> WHAT TO DO:
How many lines of the data below contain the word "ventricle"? Reply with the count alone.

> SUPPLIED RECORDS:
+ + +
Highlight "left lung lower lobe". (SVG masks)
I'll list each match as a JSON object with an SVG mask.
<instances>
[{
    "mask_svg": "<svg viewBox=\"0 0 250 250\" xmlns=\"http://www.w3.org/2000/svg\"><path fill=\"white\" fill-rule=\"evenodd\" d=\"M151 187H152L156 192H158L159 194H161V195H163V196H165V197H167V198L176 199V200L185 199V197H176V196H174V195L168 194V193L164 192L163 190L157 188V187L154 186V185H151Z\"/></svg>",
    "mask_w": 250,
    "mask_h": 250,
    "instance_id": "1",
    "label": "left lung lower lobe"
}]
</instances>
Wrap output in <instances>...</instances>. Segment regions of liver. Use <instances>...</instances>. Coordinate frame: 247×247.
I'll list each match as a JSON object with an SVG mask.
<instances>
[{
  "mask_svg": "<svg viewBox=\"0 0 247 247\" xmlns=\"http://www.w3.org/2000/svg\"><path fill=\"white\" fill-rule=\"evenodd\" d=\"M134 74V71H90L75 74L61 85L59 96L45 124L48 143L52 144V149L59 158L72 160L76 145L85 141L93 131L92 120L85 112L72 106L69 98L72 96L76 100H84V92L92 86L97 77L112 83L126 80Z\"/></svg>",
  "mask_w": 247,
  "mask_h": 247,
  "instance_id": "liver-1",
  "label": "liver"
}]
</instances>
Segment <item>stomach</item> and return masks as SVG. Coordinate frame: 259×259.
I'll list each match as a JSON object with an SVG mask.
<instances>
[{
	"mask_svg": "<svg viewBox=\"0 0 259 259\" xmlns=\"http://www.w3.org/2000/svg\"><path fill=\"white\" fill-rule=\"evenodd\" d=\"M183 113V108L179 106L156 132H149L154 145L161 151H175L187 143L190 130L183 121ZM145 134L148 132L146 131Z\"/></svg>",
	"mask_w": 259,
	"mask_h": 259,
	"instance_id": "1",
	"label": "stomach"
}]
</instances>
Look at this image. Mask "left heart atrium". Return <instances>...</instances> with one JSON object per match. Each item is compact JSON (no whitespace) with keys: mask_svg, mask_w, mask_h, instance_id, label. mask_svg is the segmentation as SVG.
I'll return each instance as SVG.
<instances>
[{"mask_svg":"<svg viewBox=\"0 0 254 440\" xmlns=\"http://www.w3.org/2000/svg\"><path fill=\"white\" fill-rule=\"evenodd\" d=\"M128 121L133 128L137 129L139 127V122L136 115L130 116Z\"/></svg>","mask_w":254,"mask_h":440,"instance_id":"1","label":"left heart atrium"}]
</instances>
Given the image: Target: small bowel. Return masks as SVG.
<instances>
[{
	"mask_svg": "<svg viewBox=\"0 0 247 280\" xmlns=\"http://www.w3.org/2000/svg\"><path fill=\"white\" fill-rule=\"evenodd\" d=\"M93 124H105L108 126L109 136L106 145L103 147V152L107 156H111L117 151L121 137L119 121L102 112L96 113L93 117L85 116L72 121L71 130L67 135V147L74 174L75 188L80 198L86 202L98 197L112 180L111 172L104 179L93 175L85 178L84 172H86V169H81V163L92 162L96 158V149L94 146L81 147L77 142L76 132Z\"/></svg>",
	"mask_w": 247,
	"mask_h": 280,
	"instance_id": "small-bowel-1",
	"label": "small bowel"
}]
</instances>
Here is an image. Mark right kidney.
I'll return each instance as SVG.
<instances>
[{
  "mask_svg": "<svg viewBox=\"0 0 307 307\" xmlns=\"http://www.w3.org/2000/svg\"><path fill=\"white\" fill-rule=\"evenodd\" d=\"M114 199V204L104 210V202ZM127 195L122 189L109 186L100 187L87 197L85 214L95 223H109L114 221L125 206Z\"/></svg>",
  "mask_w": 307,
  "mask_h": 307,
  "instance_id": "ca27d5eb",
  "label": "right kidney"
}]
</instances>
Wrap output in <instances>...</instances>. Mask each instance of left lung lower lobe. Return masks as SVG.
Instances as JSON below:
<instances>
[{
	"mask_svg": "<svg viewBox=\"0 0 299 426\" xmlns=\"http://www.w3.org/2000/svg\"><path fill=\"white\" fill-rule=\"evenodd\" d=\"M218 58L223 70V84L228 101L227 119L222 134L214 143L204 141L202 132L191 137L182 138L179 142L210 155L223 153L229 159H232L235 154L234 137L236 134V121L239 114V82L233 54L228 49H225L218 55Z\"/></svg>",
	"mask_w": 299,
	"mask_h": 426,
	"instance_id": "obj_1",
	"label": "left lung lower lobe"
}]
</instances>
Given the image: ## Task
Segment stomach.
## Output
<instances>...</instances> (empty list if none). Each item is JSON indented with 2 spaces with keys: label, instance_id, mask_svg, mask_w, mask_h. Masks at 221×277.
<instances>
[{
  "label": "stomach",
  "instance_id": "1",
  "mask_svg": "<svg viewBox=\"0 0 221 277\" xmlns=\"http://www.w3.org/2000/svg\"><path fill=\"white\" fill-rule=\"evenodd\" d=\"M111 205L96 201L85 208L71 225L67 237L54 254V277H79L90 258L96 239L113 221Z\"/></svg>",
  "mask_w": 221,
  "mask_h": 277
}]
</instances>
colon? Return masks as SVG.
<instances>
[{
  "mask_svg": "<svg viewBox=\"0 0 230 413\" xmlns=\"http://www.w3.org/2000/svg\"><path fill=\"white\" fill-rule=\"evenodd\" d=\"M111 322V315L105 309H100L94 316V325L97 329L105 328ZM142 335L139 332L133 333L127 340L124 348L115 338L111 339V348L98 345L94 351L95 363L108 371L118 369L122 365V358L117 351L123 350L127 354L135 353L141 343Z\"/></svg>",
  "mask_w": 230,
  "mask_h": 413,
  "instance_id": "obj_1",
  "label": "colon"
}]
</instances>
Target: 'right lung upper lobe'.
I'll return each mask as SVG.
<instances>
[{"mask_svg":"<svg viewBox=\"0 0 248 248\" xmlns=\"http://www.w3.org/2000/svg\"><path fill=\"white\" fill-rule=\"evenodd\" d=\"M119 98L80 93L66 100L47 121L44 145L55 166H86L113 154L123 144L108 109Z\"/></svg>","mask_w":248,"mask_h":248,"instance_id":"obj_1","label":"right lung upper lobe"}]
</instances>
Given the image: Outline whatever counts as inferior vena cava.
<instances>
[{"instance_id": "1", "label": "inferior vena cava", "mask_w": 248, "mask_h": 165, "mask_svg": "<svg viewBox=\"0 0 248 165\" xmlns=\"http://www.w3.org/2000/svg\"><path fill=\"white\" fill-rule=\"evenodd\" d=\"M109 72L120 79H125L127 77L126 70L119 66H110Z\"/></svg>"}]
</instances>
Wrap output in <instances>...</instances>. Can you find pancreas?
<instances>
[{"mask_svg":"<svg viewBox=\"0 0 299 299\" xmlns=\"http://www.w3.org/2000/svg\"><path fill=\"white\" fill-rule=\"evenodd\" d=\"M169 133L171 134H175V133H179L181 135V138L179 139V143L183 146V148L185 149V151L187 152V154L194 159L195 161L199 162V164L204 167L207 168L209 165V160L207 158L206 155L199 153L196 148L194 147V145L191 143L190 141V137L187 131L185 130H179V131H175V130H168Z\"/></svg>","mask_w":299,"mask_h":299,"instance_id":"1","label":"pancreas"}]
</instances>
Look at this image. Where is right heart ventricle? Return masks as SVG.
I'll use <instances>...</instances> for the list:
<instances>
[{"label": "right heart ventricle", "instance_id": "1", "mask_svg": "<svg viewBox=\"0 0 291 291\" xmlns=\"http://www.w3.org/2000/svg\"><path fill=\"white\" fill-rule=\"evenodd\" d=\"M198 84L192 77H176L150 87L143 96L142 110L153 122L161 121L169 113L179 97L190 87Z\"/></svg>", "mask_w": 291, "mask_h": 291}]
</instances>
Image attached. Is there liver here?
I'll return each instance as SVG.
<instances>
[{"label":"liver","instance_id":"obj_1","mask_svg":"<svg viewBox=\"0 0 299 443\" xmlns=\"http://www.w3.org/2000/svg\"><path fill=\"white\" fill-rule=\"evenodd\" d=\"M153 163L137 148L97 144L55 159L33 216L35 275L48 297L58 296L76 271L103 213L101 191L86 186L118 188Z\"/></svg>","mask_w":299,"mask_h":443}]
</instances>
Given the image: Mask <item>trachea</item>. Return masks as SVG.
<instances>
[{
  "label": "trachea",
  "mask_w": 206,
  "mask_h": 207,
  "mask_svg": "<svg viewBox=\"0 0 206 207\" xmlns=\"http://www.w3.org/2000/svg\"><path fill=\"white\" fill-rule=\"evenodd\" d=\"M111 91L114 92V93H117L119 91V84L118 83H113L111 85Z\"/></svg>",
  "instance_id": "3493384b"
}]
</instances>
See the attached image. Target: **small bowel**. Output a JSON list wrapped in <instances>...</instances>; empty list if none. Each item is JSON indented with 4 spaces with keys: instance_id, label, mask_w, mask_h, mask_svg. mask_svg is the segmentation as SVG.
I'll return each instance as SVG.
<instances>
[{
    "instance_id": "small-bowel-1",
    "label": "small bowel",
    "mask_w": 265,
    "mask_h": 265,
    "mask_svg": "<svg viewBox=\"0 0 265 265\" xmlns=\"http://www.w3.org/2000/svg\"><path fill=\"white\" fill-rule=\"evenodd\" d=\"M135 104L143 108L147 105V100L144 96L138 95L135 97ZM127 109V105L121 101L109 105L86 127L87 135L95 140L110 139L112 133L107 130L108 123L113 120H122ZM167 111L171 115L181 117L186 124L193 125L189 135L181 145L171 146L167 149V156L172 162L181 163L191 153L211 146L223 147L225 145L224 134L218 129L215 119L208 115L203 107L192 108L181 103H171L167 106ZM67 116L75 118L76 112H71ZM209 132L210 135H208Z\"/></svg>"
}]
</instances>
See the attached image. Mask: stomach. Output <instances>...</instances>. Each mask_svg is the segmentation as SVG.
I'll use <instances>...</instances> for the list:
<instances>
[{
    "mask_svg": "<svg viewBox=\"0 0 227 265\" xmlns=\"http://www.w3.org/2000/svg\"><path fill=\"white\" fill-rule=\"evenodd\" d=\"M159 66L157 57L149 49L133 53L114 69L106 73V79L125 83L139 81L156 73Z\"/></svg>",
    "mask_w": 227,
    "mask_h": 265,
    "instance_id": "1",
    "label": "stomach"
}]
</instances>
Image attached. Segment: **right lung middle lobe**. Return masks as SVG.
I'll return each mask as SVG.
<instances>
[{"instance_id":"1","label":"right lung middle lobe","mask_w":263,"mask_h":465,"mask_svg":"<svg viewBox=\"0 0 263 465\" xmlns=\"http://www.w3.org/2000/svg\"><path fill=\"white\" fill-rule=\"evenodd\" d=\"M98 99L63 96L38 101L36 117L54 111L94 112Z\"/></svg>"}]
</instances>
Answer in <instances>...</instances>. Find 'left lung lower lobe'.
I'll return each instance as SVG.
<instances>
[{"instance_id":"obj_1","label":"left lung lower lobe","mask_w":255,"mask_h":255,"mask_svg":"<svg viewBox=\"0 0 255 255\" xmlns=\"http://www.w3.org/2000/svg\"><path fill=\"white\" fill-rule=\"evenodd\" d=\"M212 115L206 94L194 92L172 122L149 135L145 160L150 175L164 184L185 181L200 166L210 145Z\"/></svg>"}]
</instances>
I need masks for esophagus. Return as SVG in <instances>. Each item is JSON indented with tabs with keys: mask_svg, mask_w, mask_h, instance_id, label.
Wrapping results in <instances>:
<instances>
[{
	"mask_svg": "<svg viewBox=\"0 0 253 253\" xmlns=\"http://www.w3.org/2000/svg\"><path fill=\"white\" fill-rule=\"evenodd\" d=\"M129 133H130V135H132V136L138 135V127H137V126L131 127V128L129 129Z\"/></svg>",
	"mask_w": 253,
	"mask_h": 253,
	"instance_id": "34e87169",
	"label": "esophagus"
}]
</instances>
+ + +
> EXERCISE OUTPUT:
2